Ich sehe den Bund bei großen Themen mit in der Verantwortung, die nicht am
besten vor Ort entschieden werden können.
Auch bei der Ausbildung von Lehrkräften?
Hier sind wir bereits engagiert und haben das auch bei der
Lehrerfortbildung vor. Besonders beim Thema Digitalisierung sollte sich der
Bund stärker einbringen können. Warum brauchen wir in jedem Land eigene
Schulserver? Warum müssen sich Lehrkräfte fragen, ob sie bestimmte Software
im Unterricht überhaupt anwenden dürfen? Es geht mir um Standards. Es gibt
in unserem Land ja auch überall die gleichen Steckdosen.

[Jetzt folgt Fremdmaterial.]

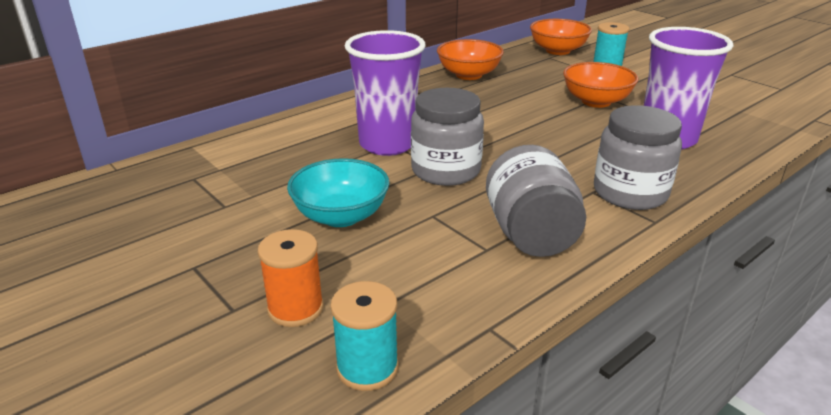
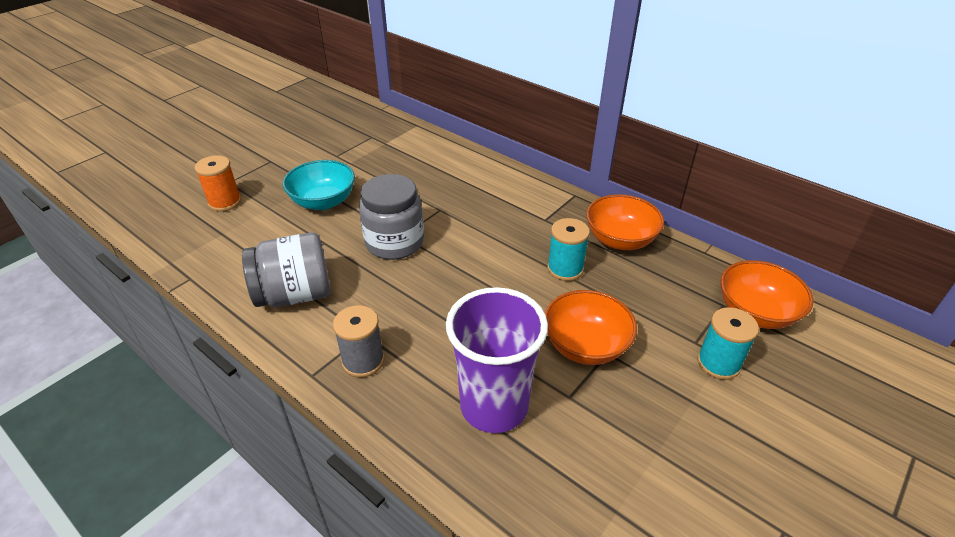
camera: 80 degrees right, 10 degrees up
turquoise spool [330,281,398,391] -> turquoise spool moved to [547,218,590,281]
purple cup [345,30,425,156] -> none
grey jar [594,105,682,210] -> grey spool [333,305,384,378]

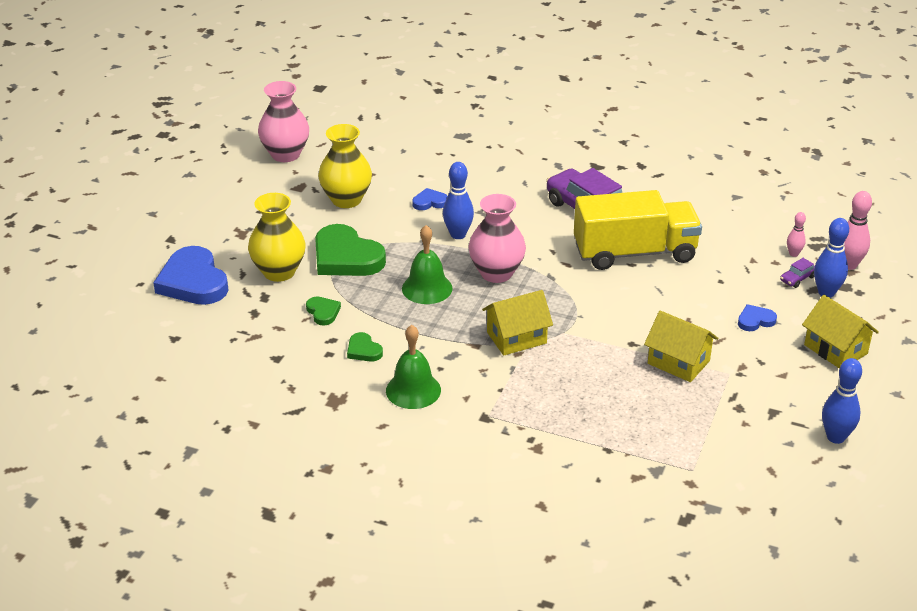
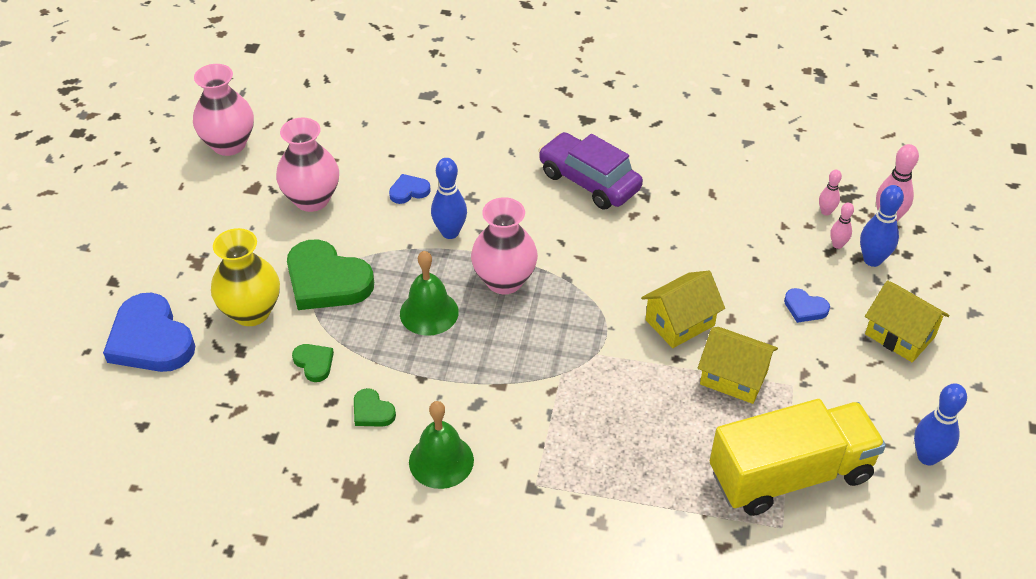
camera: 10 degrees left, 10 degrees up
yellow vase [318,124,372,208] -> pink vase [276,117,339,212]
yellow house [482,290,553,356] -> yellow house moved to [641,271,725,348]
yellow truck [574,190,702,270] -> yellow truck moved to [710,399,886,516]
blue heart [738,304,777,331] -> blue heart turned 120 degrees counterclockwise [784,288,830,323]
purple car [780,258,815,288] -> pink bowling pin [830,203,854,249]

Von den 6,5 Milliarden Euro aus dem Digitalpakt waren zu Jahresbeginn erst
2,4 Milliarden beantragt und 1,2 Milliarden ausgegeben. Warum läuft es so
schleppend?
Das ärgert nicht nur mich, sondern auch viele Eltern. Die denken sich: Wie
kann es sein, dass die Ukraine das so schnell hinbekommt mit der
Digitalisierung und wir nicht. Wir haben jetzt immerhin erreicht, dass sich
die Schulträger mit uns an einen Tisch setzen und über die konkreten
Probleme vor Ort sprechen. Da stellen wir schon fest: Die Schulen und auch
Schulträger sind teils überfordert, bei der Beantragung der Mittel gibt es
unnötige Hürden. Wir lernen jetzt für den Digitalpakt 2.0 – da wollen wir
es besser machen.
Sie haben diese Woche im Bundestag eine [3][Reform des Bafög] vorgestellt.
Mehr Studierende sollen Bafög erhalten, die Beiträge um 5 Prozent steigen.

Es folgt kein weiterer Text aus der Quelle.